Он помнил все встречи с Такао в прошлом наперечёт. Время, место, обстоятельства. Каждую усмешку Такао, каждый его взгляд. Всё, что сказал он сам. Всё, что услышал в ответ. Каждое движение и жест. До мелочей. Всё чётко, ясно, конкретно, так, как он всегда любил – разумом. Но эту встречу, их последнюю встречу в прошлом, Шинтаро помнил совсем иначе – обрывками, полутонами, словно в тумане – помнил сердцем и душой. Помнил, как стоял на подоконнике и от высоты, разверзшейся у его ног, захватывало дух, как ветер нагло заглядывал под выбившуюся из-под ремня рубашку, гладил кожу острым, холодным языком. Помнил, как был готов прыгнуть, лишь бы не сойти с ума. Помнил сверкающий гневом взгляд Такао, его сильные тёплые пальцы, сжавшие запястье. Помнил рывок, полёт и неловкое приземление на пол. Помнил, как невесть откуда взялись силы, как задавал вопросы, как получал ответы, как то градом по спине бежал холодный пот, то волной накатывало облегчение. Помнил, как сжал в кулаках полы расстёгнутой оранжевой куртки.
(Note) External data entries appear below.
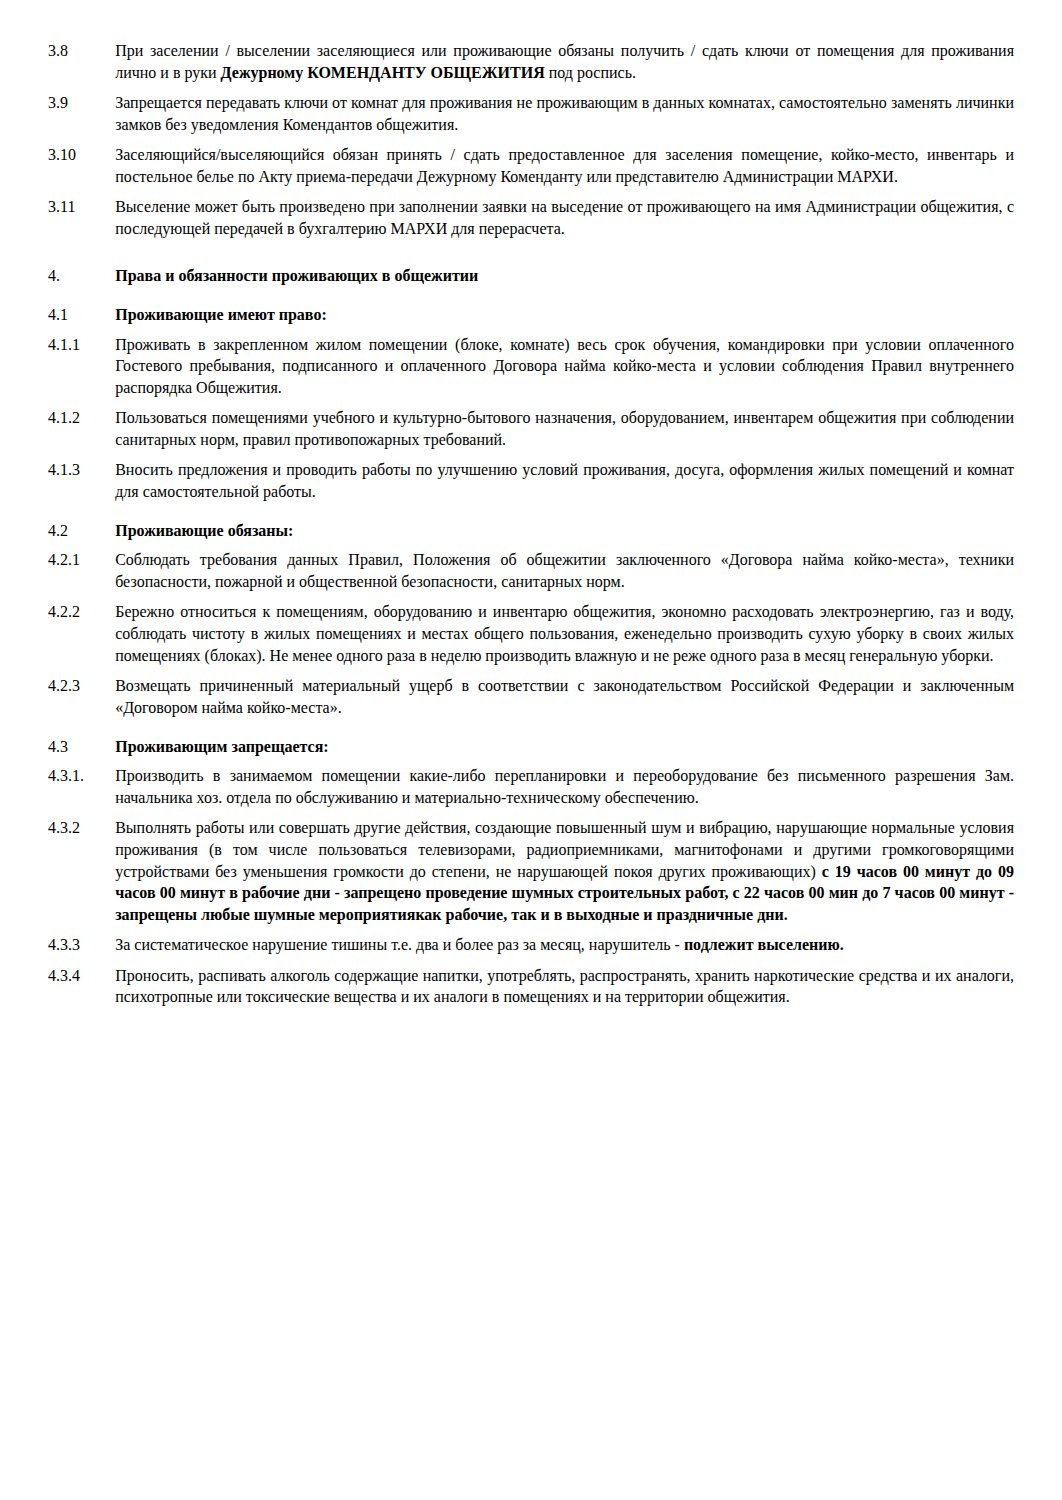3.8
При заселении / выселении заселяющиеся или проживающие обязаны получить / сдать ключи от помещения для проживания лично и в руки Дежурному КОМЕНДАНТУ ОБЩЕЖИТИЯ под роспись.
3.9
Запрещается передавать ключи от комнат для проживания не проживающим в данных комнатах, самостоятельно заменять личинки замков без уведомления Комендантов общежития.
3.10
Заселяющийся/выселяющийся обязан принять / сдать предоставленное для заселения помещение, койко-место, инвентарь и постельное белье по Акту приема-передачи Дежурному Коменданту или представителю Администрации МАРХИ.
3.11
Выселение может быть произведено при заполнении заявки на выседение от проживающего на имя Администрации общежития, с последующей передачей в бухгалтерию МАРХИ для перерасчета.
4. Права и обязанности проживающих в общежитии
4.1 Проживающие имеют право:
4.1.1
Проживать в закрепленном жилом помещении (блоке, комнате) весь срок обучения, командировки при условии оплаченного Гостевого пребывания, подписанного и оплаченного Договора найма койко-места и условии соблюдения Правил внутреннего распорядка Общежития.
4.1.2
Пользоваться помещениями учебного и культурно-бытового назначения, оборудованием, инвентарем общежития при соблюдении санитарных норм, правил противопожарных требований.
4.1.3
Вносить предложения и проводить работы по улучшению условий проживания, досуга, оформления жилых помещений и комнат для самостоятельной работы.
4.2 Проживающие обязаны:
4.2.1
Соблюдать требования данных Правил, Положения об общежитии заключенного «Договора найма койко-места», техники безопасности, пожарной и общественной безопасности, санитарных норм.
4.2.2
Бережно относиться к помещениям, оборудованию и инвентарю общежития, экономно расходовать электроэнергию, газ и воду, соблюдать чистоту в жилых помещениях и местах общего пользования, еженедельно производить сухую уборку в своих жилых помещениях (блоках). Не менее одного раза в неделю производить влажную и не реже одного раза в месяц генеральную уборки.
4.2.3
Возмещать причиненный материальный ущерб в соответствии с законодательством Российской Федерации и заключенным «Договором найма койко-места».
4.3 Проживающим запрещается:
4.3.1.
Производить в занимаемом помещении какие-либо перепланировки и переоборудование без письменного разрешения Зам. начальника хоз. отдела по обслуживанию и материально-техническому обеспечению.
4.3.2
Выполнять работы или совершать другие действия, создающие повышенный шум и вибрацию, нарушающие нормальные условия проживания (в том числе пользоваться телевизорами, радиоприемниками, магнитофонами и другими громкоговорящими устройствами без уменьшения громкости до степени, не нарушающей покоя других проживающих) с 19 часов 00 минут до 09 часов 00 минут в рабочие дни - запрещено проведение шумных строительных работ, с 22 часов 00 мин до 7 часов 00 минут - запрещены любые шумные мероприятиякак рабочие, так и в выходные и праздничные дни.
4.3.3
За систематическое нарушение тишины т.е. два и более раз за месяц, нарушитель - подлежит выселению.
4.3.4
Проносить, распивать алкоголь содержащие напитки, употреблять, распространять, хранить наркотические средства и их аналоги, психотропные или токсические вещества и их аналоги в помещениях и на территории общежития.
Как зажмурился и притянул Такао к себе, прижался к губам. И тут же испугался от того, что закружилась голова, опора ушла из-под ног, ком встал в горле и из лёгких выбило весь воздух. А руки с остервенением сжимали полы куртки, не желая отпускать, пока Такао просто не исчез, растворившись в воздухе. Вытек песком времени сквозь его сведённые судорогой пальцы.